İçinde bir gölge olan ev

Bir bloğu işgal eden ve Callejón de Bodegones ve Calle de la Campana'yı çevreleyen evin üç kata, bir koridora, bir verandaya ve kapalı bir çatı terasına bölünmüş yirmi beş odası vardı. Düzensiz basamakları, köşeleri ve girintileri, sivri odaları, dar, ferah ve yüksek tavanlı olduğu karanlık koridorlardan oluşan bir labirentti.
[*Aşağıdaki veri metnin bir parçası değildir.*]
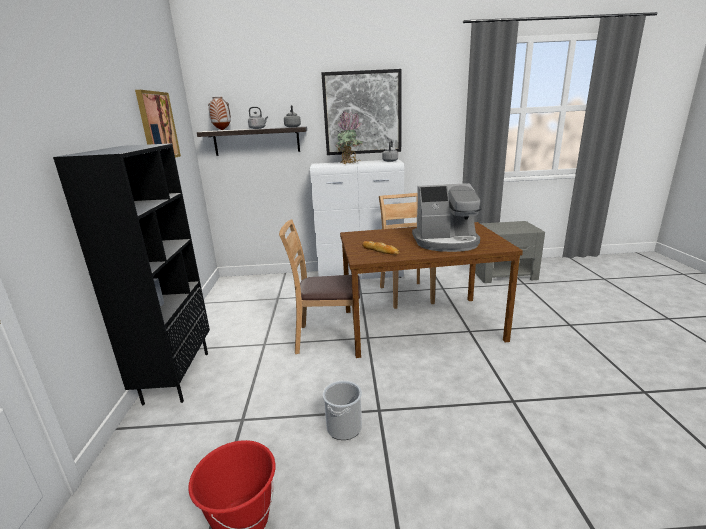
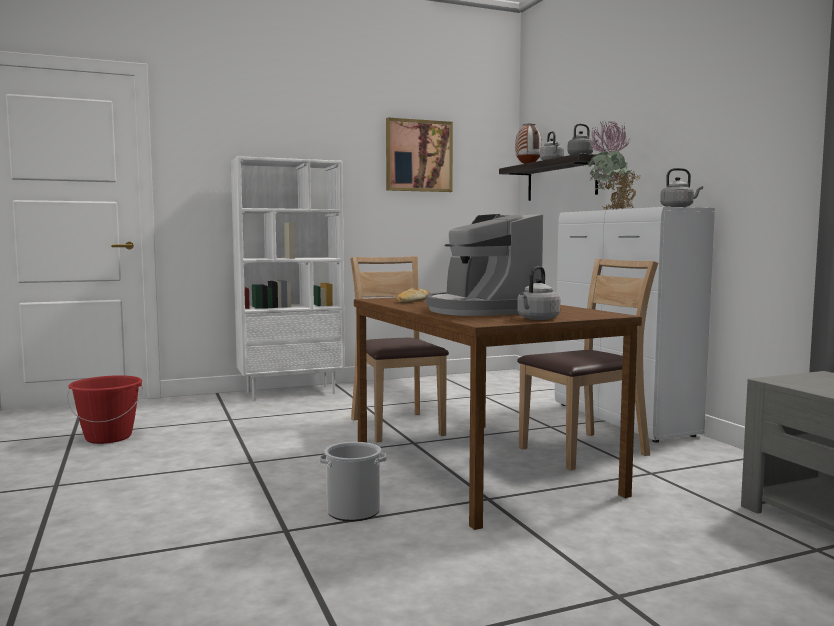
camera: 70 degrees right, 15 degrees down
(176, 376) = (291, 392): black bookcase -> white bookcase
(344, 427) = (220, 452): bucket -> bucket (353, 511)
(362, 113) = (672, 126): picture -> none
(490, 237) = (537, 319): none -> grey kettle

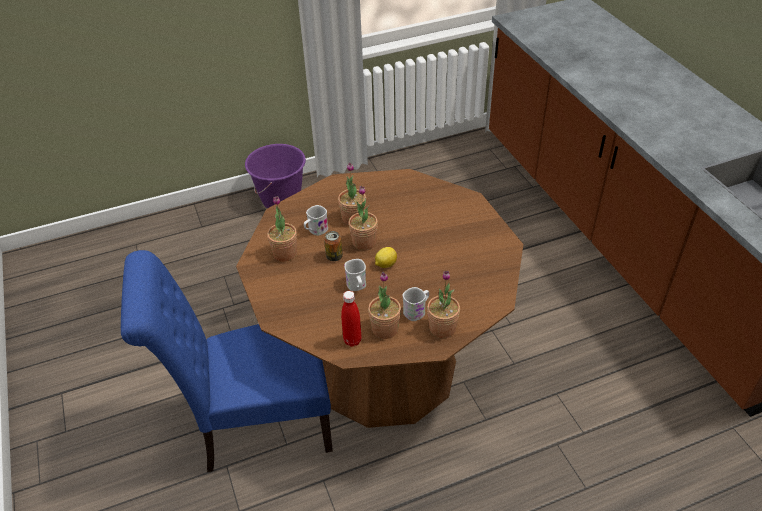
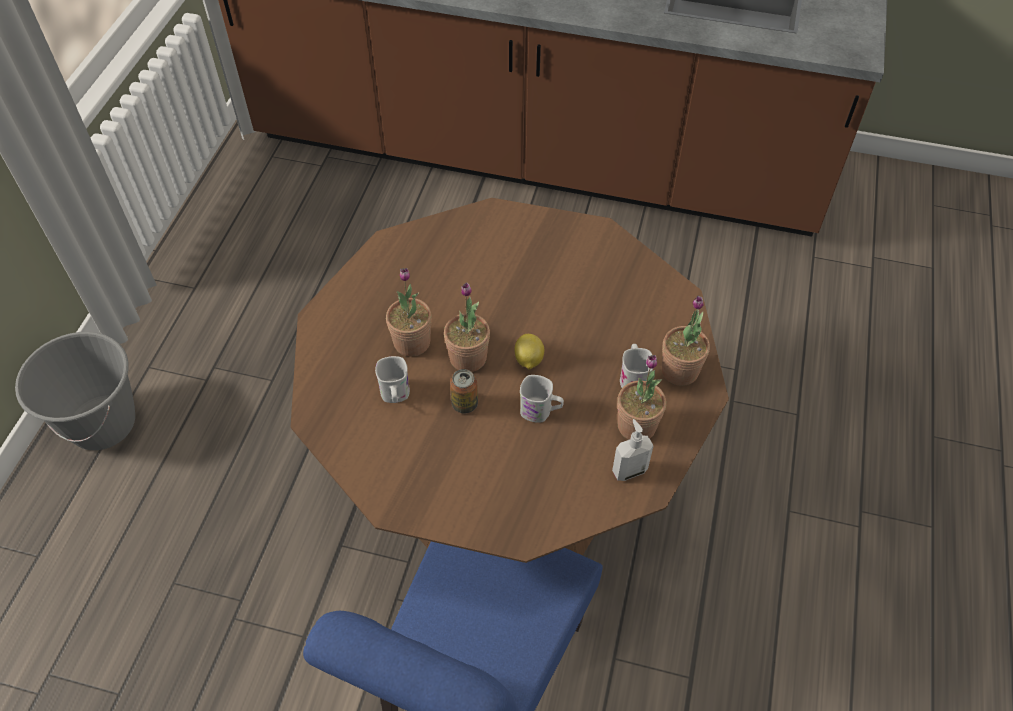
camera: 55 degrees left, 10 degrees up
(281, 200) = (103, 423): purple bucket -> grey bucket
(285, 253) = (406, 455): potted plant -> none
(352, 340) = (629, 470): red bottle -> soap dispenser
Güneşli günlerde, Santo Tomé Kilisesi'nin Mudejar kulesinin yükselen tuğla perdesi ve kemerleri cepheye gölge düşürüyor. Kışın kalın bir bulut gibi eve giren bir gölge.

İçinde yaşayan aile gibi biraz kaotik bir evdi. XNUMX. yüzyılda inşa edilmiş, bölmeler eklenmiş, pencereler açılmış, balkonları kör etmiş, bakış açılarını desteklemiş, tavanları kırmış, çatı pencereleri oluşturmuş, derisini değiştirmiş, yüzünü yıkamış, gövdesinden kablo ve boru geçirmiş, yüzyıllar boyunca odaları yeniden biçimlendirmiştir.

Savaşların, sırların, ölümlerin, komploların, korkunç duvarlarında saklanan el yazmalarının ve belgelerinin, duaların, boğuk çığlıkların ve mırıltıların, gözyaşlarının ve gülümsemelerin ağırlığı olan bir ev.

Ana cepheye gömülü, zamanla hırpalanmış bir karoda, "Ben Başpiskoposluğun Vaizliğindenim" yazıyordu. El whoro del Conde de Orgaz'dan bazı karakterlerin yaşayabildiği bir ev, savaşı asan marangoz Cardeñas ve diğer kararlı cumhuriyetçilerin indirip şiltelerle örttüğü bir tablo, böylece Francocu hava kuvvetleri, Kızılderililerin kurtuluşundan endişe duyuyordu. Alcázar onu yok etmeyecekti.